Y no os olvidéis de buscar a Cristo y de
reconocer su presencia en la Iglesia. Ella es como la prolongación de su
acción salvífica en el tiempo y en el espacio. En ella y por medio de ella Jesús
sigue haciéndose visible hoy y sigue haciéndose encontrar por los hombres. En
vuestras parroquias, movimientos y comunidades, acogeos mutuamente para que
crezca la comunión entre vosotros. Éste es el signo visible de la presencia de
Cristo en la Iglesia, a pesar del opaco diafragma que con frecuencia interpone
el pecado de los hombres.
6. No os sorprendáis después si en vuestro
camino encontráis la cruz. ¿Acaso Jesús no les ha dicho a sus discípulos que
el grano de trigo tiene que caer en tierra y morir para dar mucho fruto? (cfr. Jn
12,23-26)? De esta forma indicaba que su vida entregada hasta la muerte sería
fecunda. Lo sabéis: después de la resurrección de Cristo, la muerte no tendrá
más la última palabra. El amor es más fuerte que la muerte. Si Jesús ha
aceptado la muerte en cruz, haciendo de ella el manantial de la vida y el signo
del amor, no es ni por debilidad ni por gusto al sufrimiento. Es para obtenernos
la salvación y hacernos partícipes de su vida divina.

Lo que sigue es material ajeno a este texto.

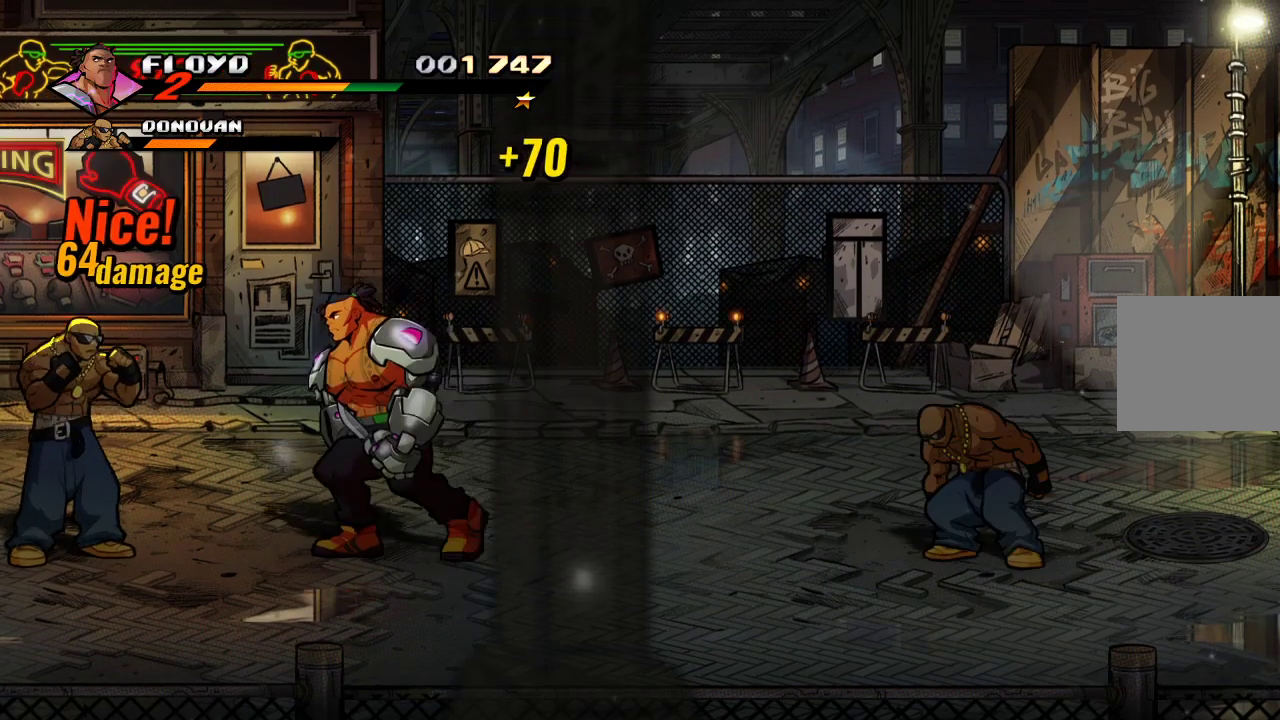
{"buttons": [], "left_stick": "left", "right_stick": "center", "events": [[100, "left_stick", "center"], [167, "SQUARE", "up"], [500, "left_stick", "left"]]}
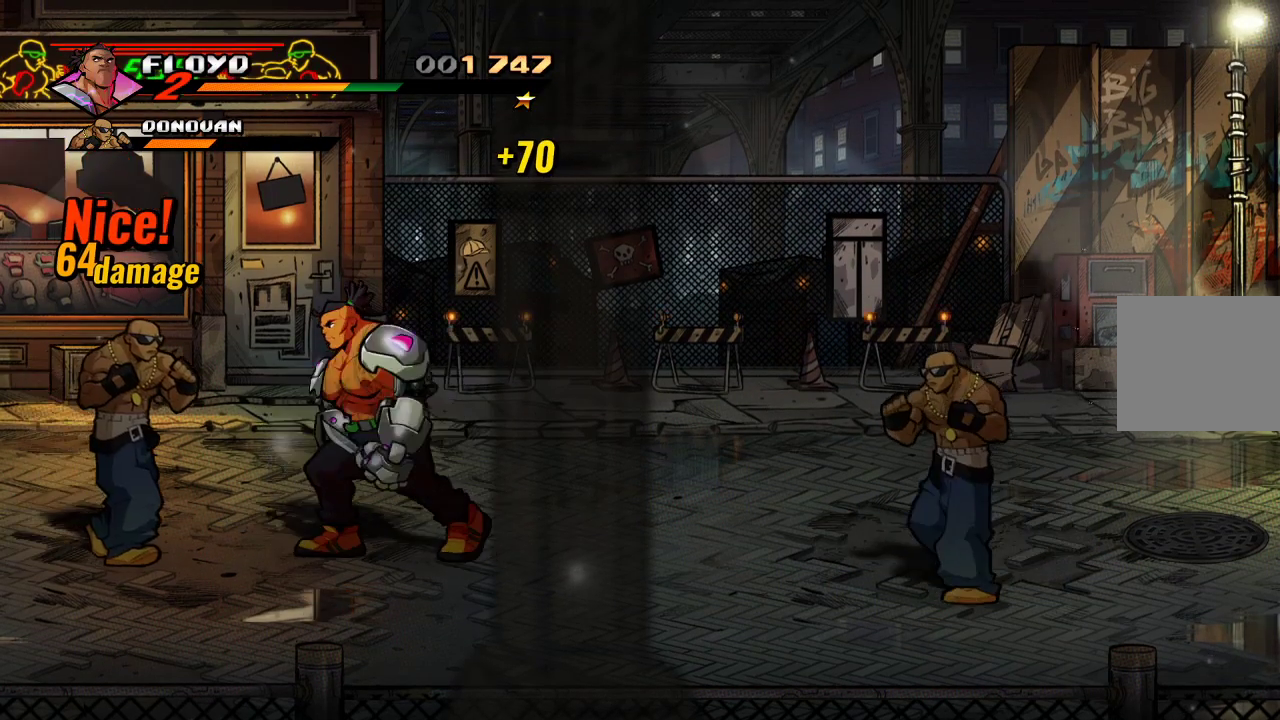
{"buttons": [], "left_stick": "center", "right_stick": "center", "events": [[133, "SQUARE", "down"], [167, "left_stick", "center"], [267, "SQUARE", "up"]]}
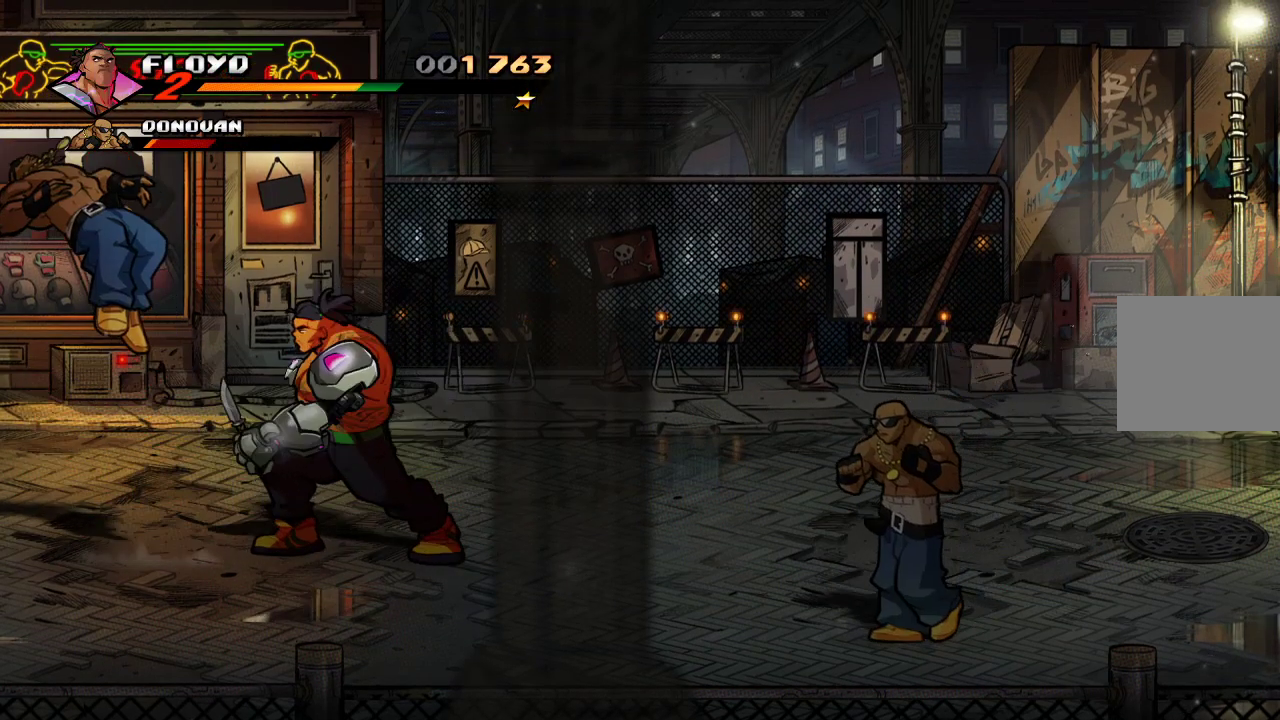
{"buttons": [], "left_stick": "right", "right_stick": "center", "events": [[300, "left_stick", "down"], [500, "left_stick", "right"]]}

Precisamente es ésta la verdad que quise
recordarles a los jóvenes del mundo cuando les entregué una gran Cruz de
madera al terminar el Año Santo de la Redención, en 1984. Desde entonces esa
Cruz ha recorrido varios países, preparando vuestras Jornadas Mundiales. Miles
y miles de jóvenes han rezado junto a esa Cruz. Han puesto a sus pies los pesos
que les oprimían, han descubierto que Dios los amaba y muchos de ellos
incluso han encontrado la fuerza para cambiar vida.
Este año, en el XX aniversario de ese
acontecimiento, la Cruz será acogida solemnemente en Berlín, desde donde, en
peregrinación a través de Alemania, llegará el próximo año a Colonia. Hoy
deseo repetiros las palabras que entonces os dije: “Queridísimos jóvenes, ¡...

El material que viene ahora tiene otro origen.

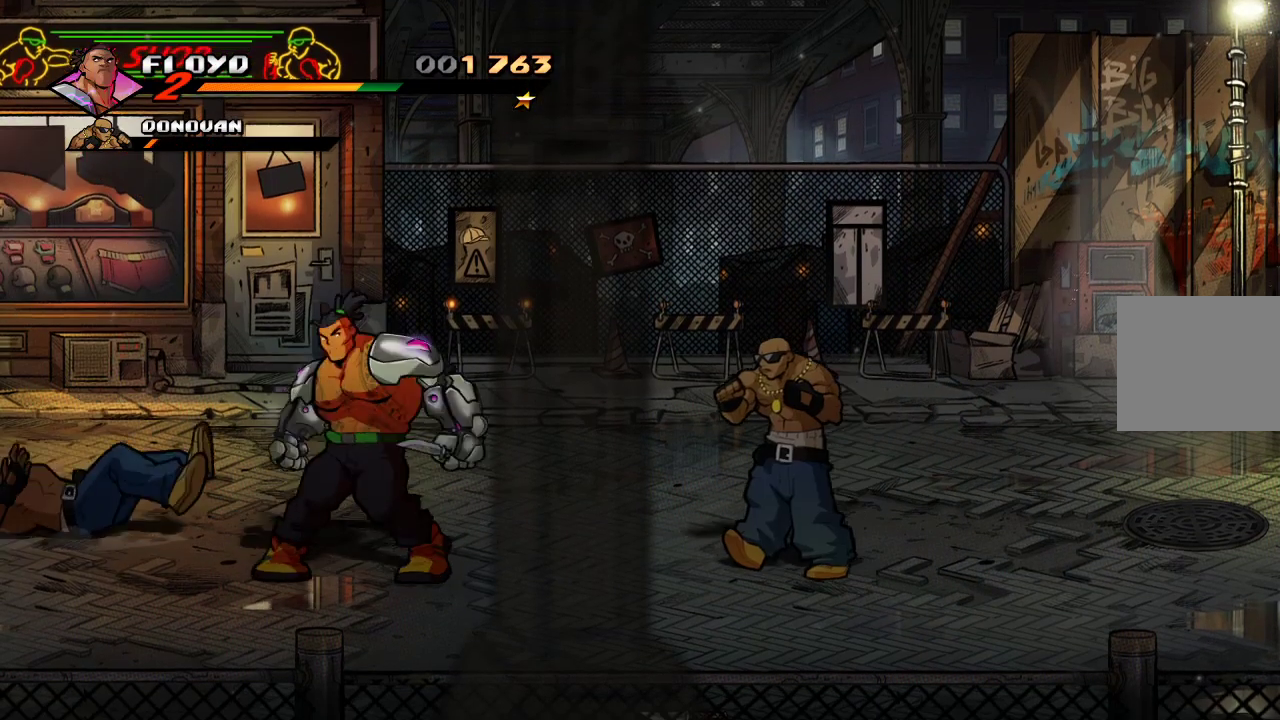
{"buttons": ["SQUARE"], "left_stick": "right", "right_stick": "center", "events": [[400, "SQUARE", "down"]]}
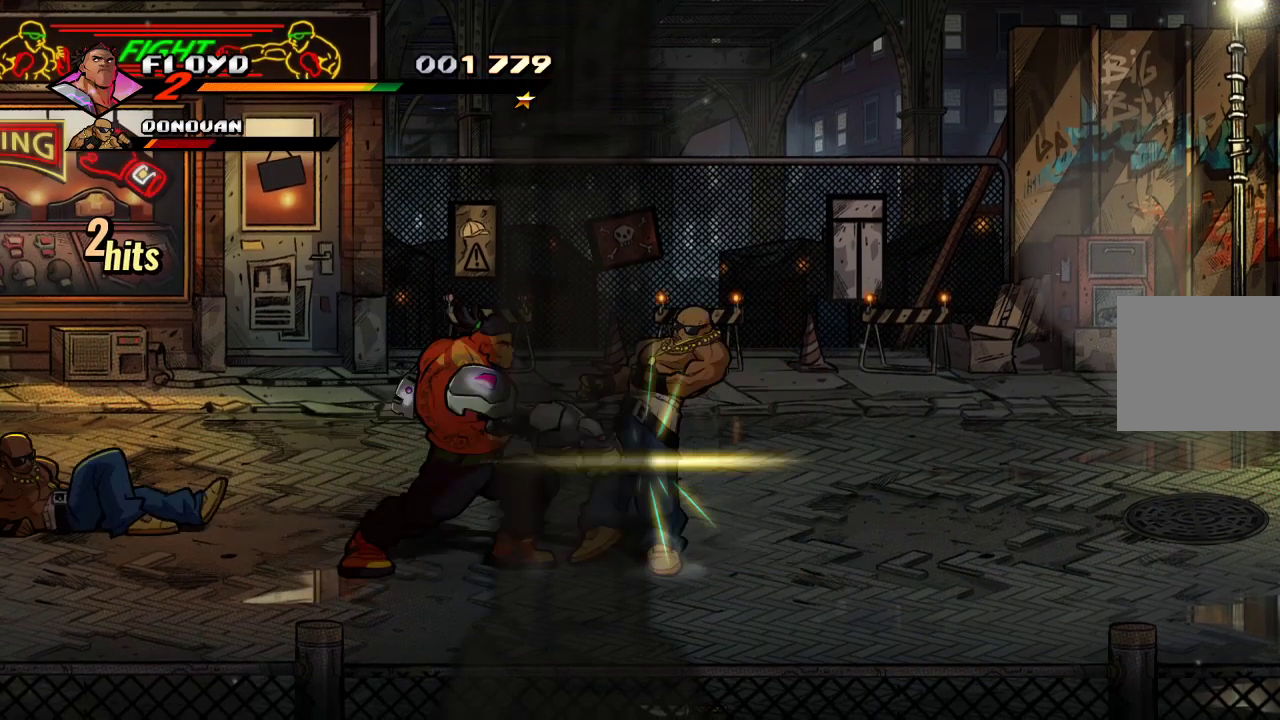
{"buttons": [], "left_stick": "up", "right_stick": "center", "events": [[67, "SQUARE", "up"], [167, "left_stick", "center"], [300, "left_stick", "right"], [467, "left_stick", "up"]]}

os confío la Cruz de Cristo! Llevadla por el mundo como signo del amor del Señor
Jesús a la humanidad y anunciad a todos que sólo en Cristo muerto y resucitado
hay salvación y redención”.
7. Vuestros contemporáneos esperan de
vosotros que seáis testigos de Aquel que habéis encontrado y que os hará
vivir. En las realidades de la vida cotidiana, sed testigos intrépidos del amor
más fuerte que la muerte. Os toca a vosotros recoger este desafío. Poned
vuestros talentos y vuestro ardor juvenil al servicio del anuncio de la Buena
Noticia. Sed los amigos entusiastas de Jesús que le presentan al Señor todos
aquellos que desean verlo, sobre todo a los más alejados de él. Felipe y Andrés
llevaron a aquellos “griegos” a Jesús: Dios se sirve de la amistad humana
para llevar a los corazones a la fuente de la divina caridad. Sentíos
responsables de la evangelización de vuestros amigos y de todos vuestros coetáneos.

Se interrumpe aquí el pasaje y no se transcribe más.